Hiervon werden abgezogen:

  • Steuern, die auf das Einkommen entfallen (beispielsweise Lohnsteuer und Einkommensteuer).
  • Pflichtbeiträge zur gesetzlichen Sozialversicherung (beispielsweise Krankenversicherung, Pflegeversicherung, Rentenversicherung) und
  • Werbungskosten, also Kosten, die die Ausübung Ihres Berufs verursacht,
  • gesetzlich vorgeschriebene Versicherungen (beispielsweise Kfz-Haftpflicht),
  • eine Pauschale von EUR 30,00 pro Monat für private Versicherungen, beispielsweise eine Hausratversicherung und
  • Beiträge für eine Riester-Rente.

Für das Erwerbseinkommen wird Ihnen außerdem ein Freibetrag gewährt. Der Freibetrag ist von der Höhe Ihres erzielten Bruttoeinkommens abhängig.

Ihr Vermögen wird bei der Prüfung des Anspruchs auf Arbeitslosengeld II berücksichtigt, wenn es verwertbar ist und einen bestimmten Freibetrag übersteigt. Verwertbar ist Vermögen, wenn es für den Lebensunterhalt direkt verwendet werden kann oder sein Geldwert durch Verbrauch, Verkauf, Beleihung, Vermietung oder Verpachtung für den Lebensunterhalt genutzt werden kann. Nicht verwertbar sind Vermögensgegenstände, über die Sie nicht frei verfügen dürfen, beispielsweise weil der Vermögensgegenstand verpfändet ist.

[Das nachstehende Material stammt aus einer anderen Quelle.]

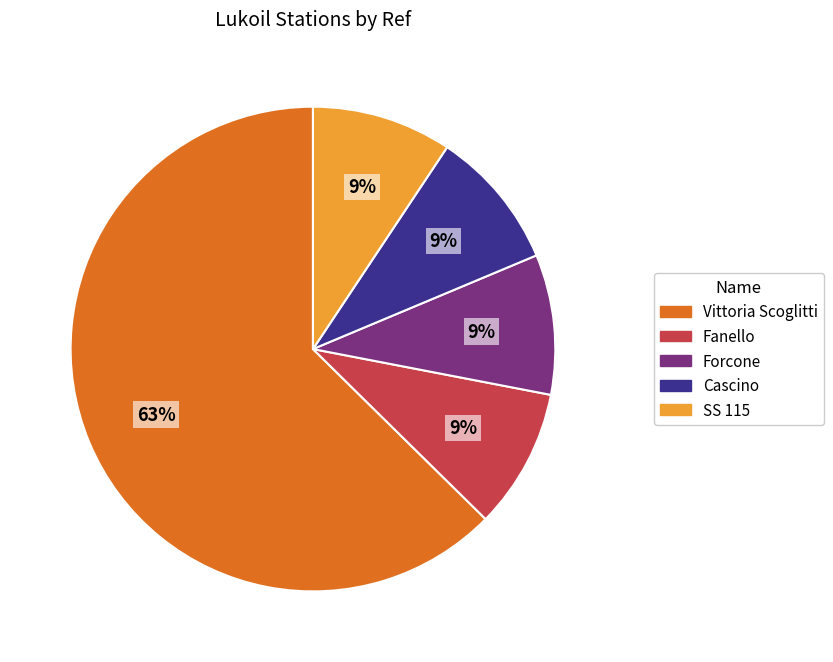

Is it true that Cascino is 16% of the pie?

False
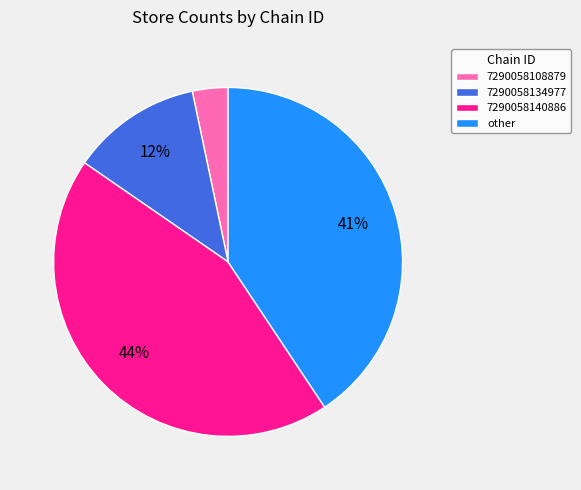

Does 7290058108879 account for over 50% of the chart?

No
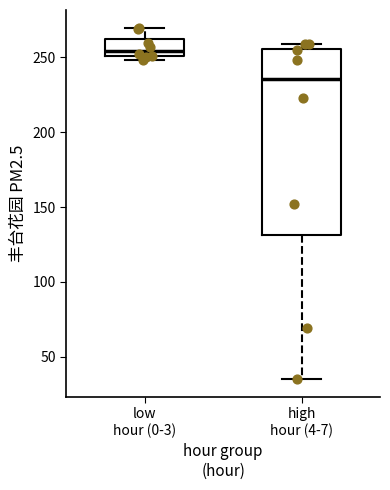

Comparing the boxes themselves (not the whiskers), which one is the tallest?

high hour (4-7)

Zum Vermögen zählen beispielsweise: 

  • Bargeld,
  • Guthaben auf Anlage-Konten, Sparguthaben, Bausparguthaben, Sparbriefe, Wertpapiere,
  • Kapitallebensversicherung und
  • Haus- und Grundeigentum und Eigentumswohnungen von unangemessener Größe sowie sonstige dingliche Rechte an Grundstücken.

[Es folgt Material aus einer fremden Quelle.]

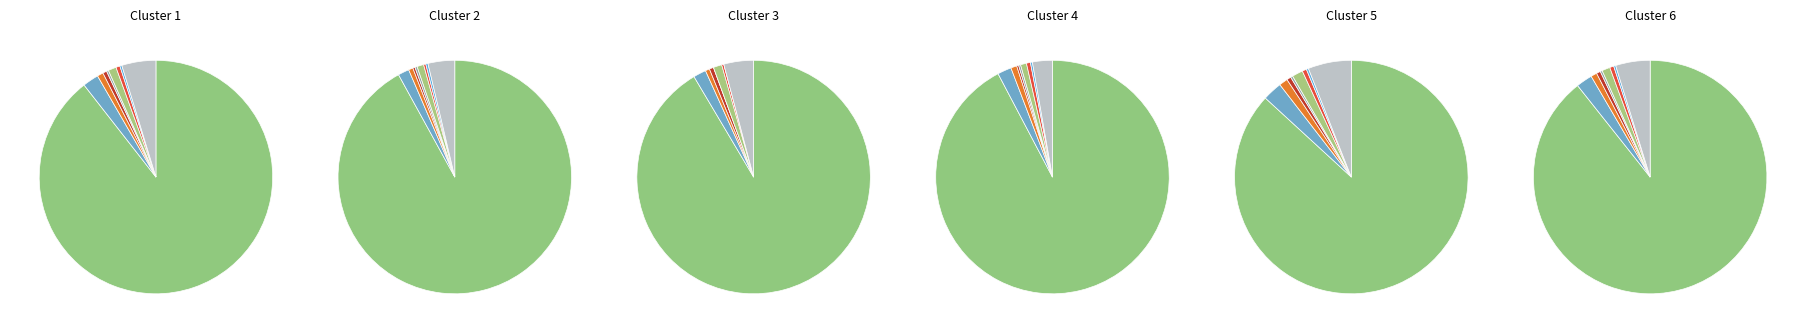

Approximately how many times larger is the value at purposes_deliver_training compared to purposes_direct_education?

0.5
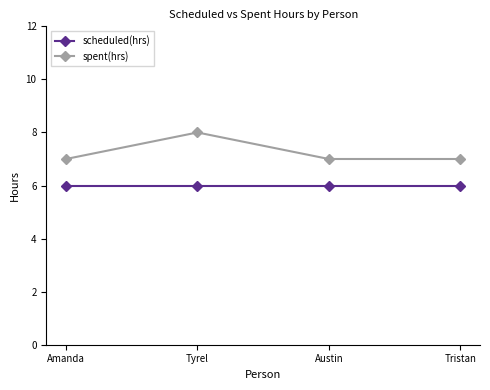

True or false: spent(hrs) has more than 2 interior local peaks.

False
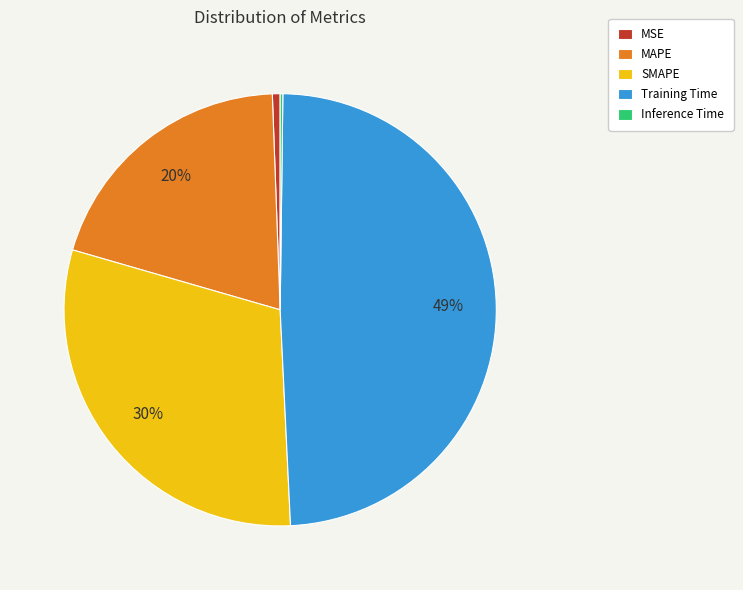

The Training Time slice represents 49% of the pie. True or false?

True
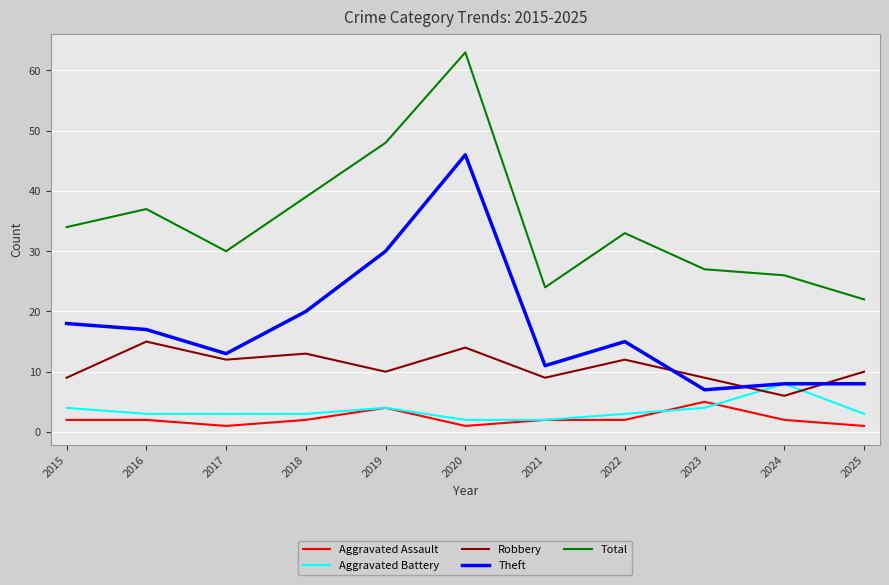

Which category has the highest value in the Aggravated Battery series?

2024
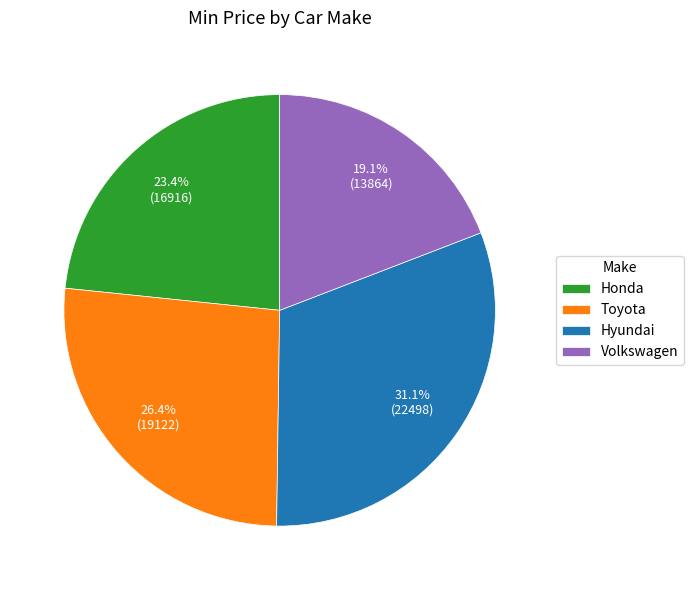

Approximately how many times larger is the value at Honda compared to Hyundai?

0.8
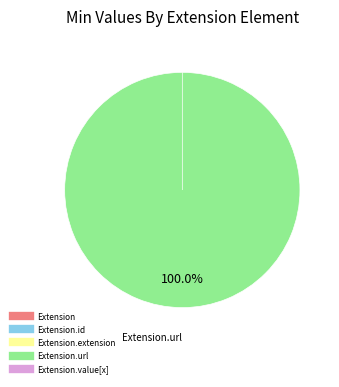

What is the majority slice?

Extension.url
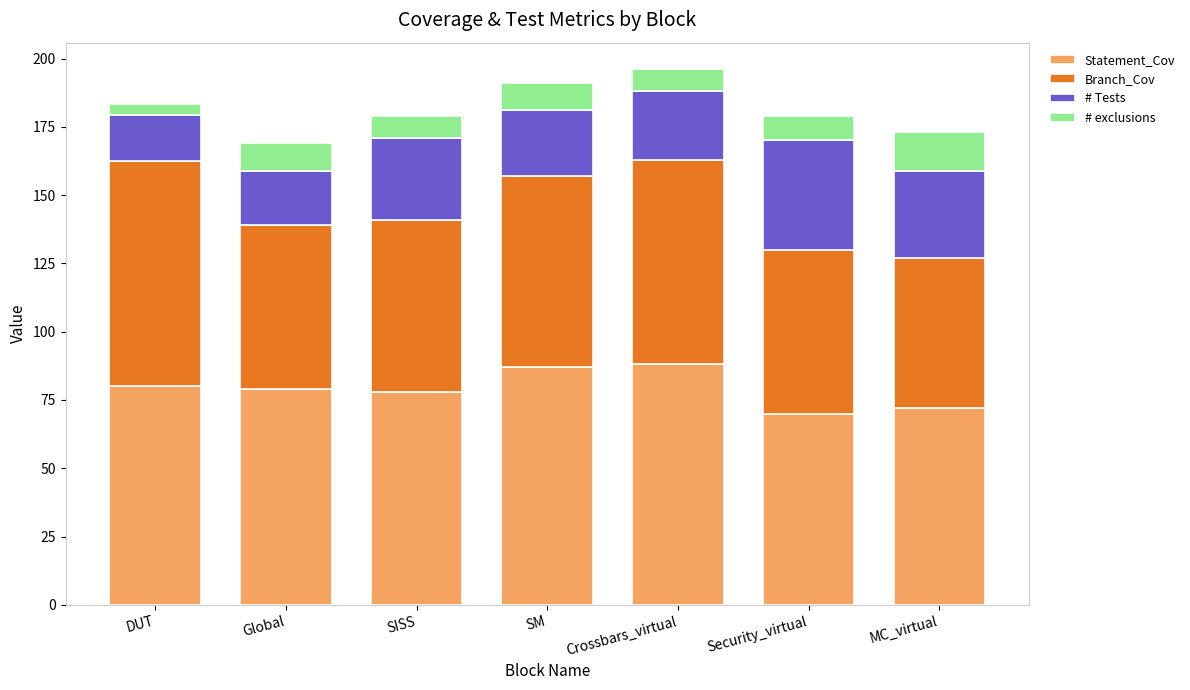

What is the total value across all series at SM?

191.0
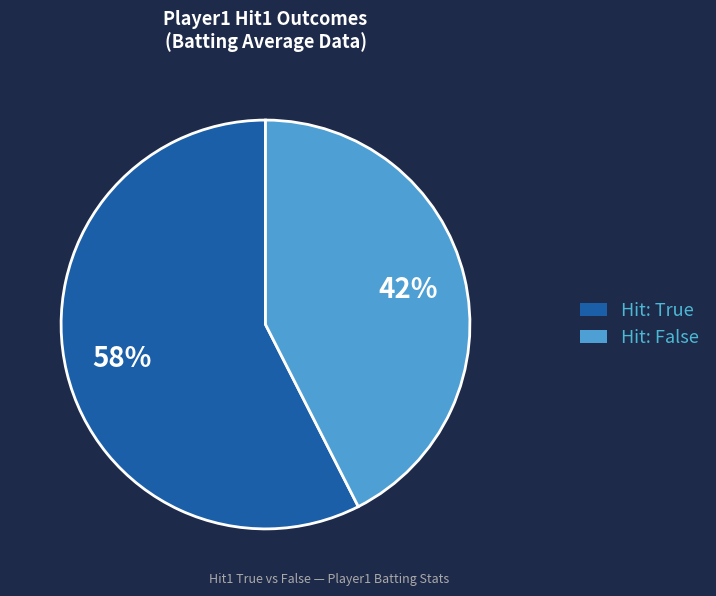

Does any single category account for the majority?

Yes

Von Ihrem Vermögen bleibt unberücksichtigt:

  • Ein Grundfreibetrag für Sie und gegebenenfalls für Ihre Partnerin oder Ihren Partner. Dieser Grundfreibetrag hat eine Höhe von jeweils EUR 150,00 für jedes vollendete Lebensjahr. Sie können Ihren Grundfreibetrag also errechnen, indem Sie Ihr Alter mal 150 rechnen. Der Mindestbetrag des Grundfreibetrags liegt bei EUR 3.100,00. Dieser Grundfreibetrag gilt auch für jedes leistungsberechtigte minderjährige Kind. 
  • Freibeträge für notwendige Anschaffungen. Hier steht Ihnen und jeder Person, die in Ihrer Bedarfsgemeinschaft lebt, ein Freibetrag von EUR 750,00 zu.
  • Sonstige Altersvorsorge. Damit ist Vermögen gemeint, das Sie für die Altersvorsorge aufgebaut haben – zum Beispiel in einer Lebensversicherung. Für jedes vollendete Lebensjahr stehen Ihnen und gegebenenfalls Ihrem Partner oder Ihrer Partnerin EUR 750,00 anrechnungsfrei zu. Sie dürfen dieses Geld jedoch nicht benutzen, bevor Sie in den Ruhestand eintreten. Das wird vertraglich im sogenannten Verwertungsausschluss festgehalten.